FBM wrote: Suicide by jumping from tall buildings is common here in Korea;the time it takes to get up there doesn't seem to allow the impulse to pass.
I have not (yet) researched suicide in Korea. But it does not seem especially difficult to see why jumping is more common than hand guns. Lots of people living in high rise buildings (the same applies in Hong Kong, where jumping is the most common method of suicide, and a very big percentage of the population live in high rise buildings) and almost none having hand guns.
Warren Dew wrote:ssibly the reason Japan's suicide rate is higher than that in the U.S. is specifically that the effective suicide method culturally accepted there is hanging rather than guns.
Wrong.
i did do a bit of research on Japan. The reason suicide rates are high is that people who have just lost their job often kill themselves. A cultural matter. Not something that would happen in the USA.
Warren Dew wrote: We've established that the ones who use guns are more determined than the ones who just take whatever is in the medicine cabinet.
Bullshit.
No such thing has been established. The statistics show that the probability of suicide massively increases when a hand gun is in the home. This implies that a hand gun is actually an
easy method, and requires less determination.
Warren Dew wrote:Doubtful. Even in the U.S., it's generally easier to get rope than to get a hand gun.
Yet hand gun suicides are far more common.
Warren Dew wrote: Nearly all suicides have contemplated suicide for some time.
That one is true. But the impulse to suicide is still brief and temporary. Lots of people have thought about suicide, including people who are very well adjusted. Thinking about it means nothing. Taking action means everything.
FBM wrote:Take away handguns and more people will use shotguns.
Unlikely.
If shotguns were an acceptable means, they would already be in widespread use.

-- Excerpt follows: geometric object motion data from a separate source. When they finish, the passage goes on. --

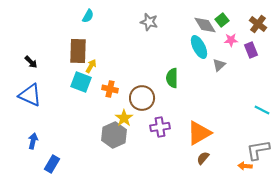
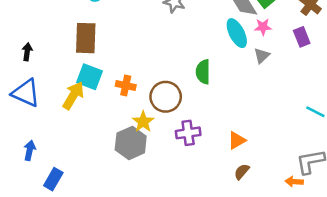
pink star: (231, 40) -> (263, 27), moved
black arrow: (31, 62) -> (27, 52), turned -128
yellow arrow: (91, 66) -> (73, 95), moved, size x1.6
orange triangle: (199, 133) -> (237, 140), size x0.6

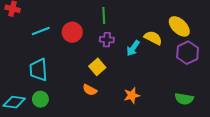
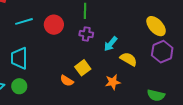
yellow semicircle: (153, 38) -> (129, 59), moved
yellow square: (97, 67) -> (83, 68), moved
orange star: (132, 95) -> (113, 82), moved

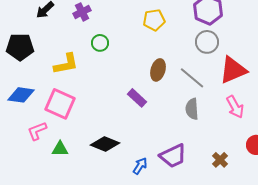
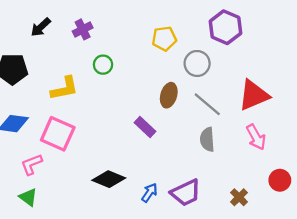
gray circle: (207, 42) -> (197, 63), moved
green triangle: (60, 149) -> (28, 197), moved, turned 36
blue arrow: (140, 166) -> (149, 193), moved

I do not know why people are reluctant to use shotguns (or rifles) although I could speculate. However, in homes where shotguns or rifles are present, they are not used. In homes where hand guns are present, they are us
FBM wrote:(which already have much higher suicide rates than the US)
As I have tried so repeatedly to tell you, that does not matter. It is irrelevant. This debate is about guns, and it is the impact of gun availability, and especially hand gun availability that counts. In Japan, suicide is culturally acceptable as a means of atoning for failure, which is absolutely not the case in the west. Japanese will kill themselves when they lose a job, which westerners do not. This accounts for the high suicide rate. So gun availability is not an issue with high Japanese suicide rates. But it most definitely is a major issue in the USA.
For every human action, there is a rationalisation and a reason. Only sometimes do they coincide.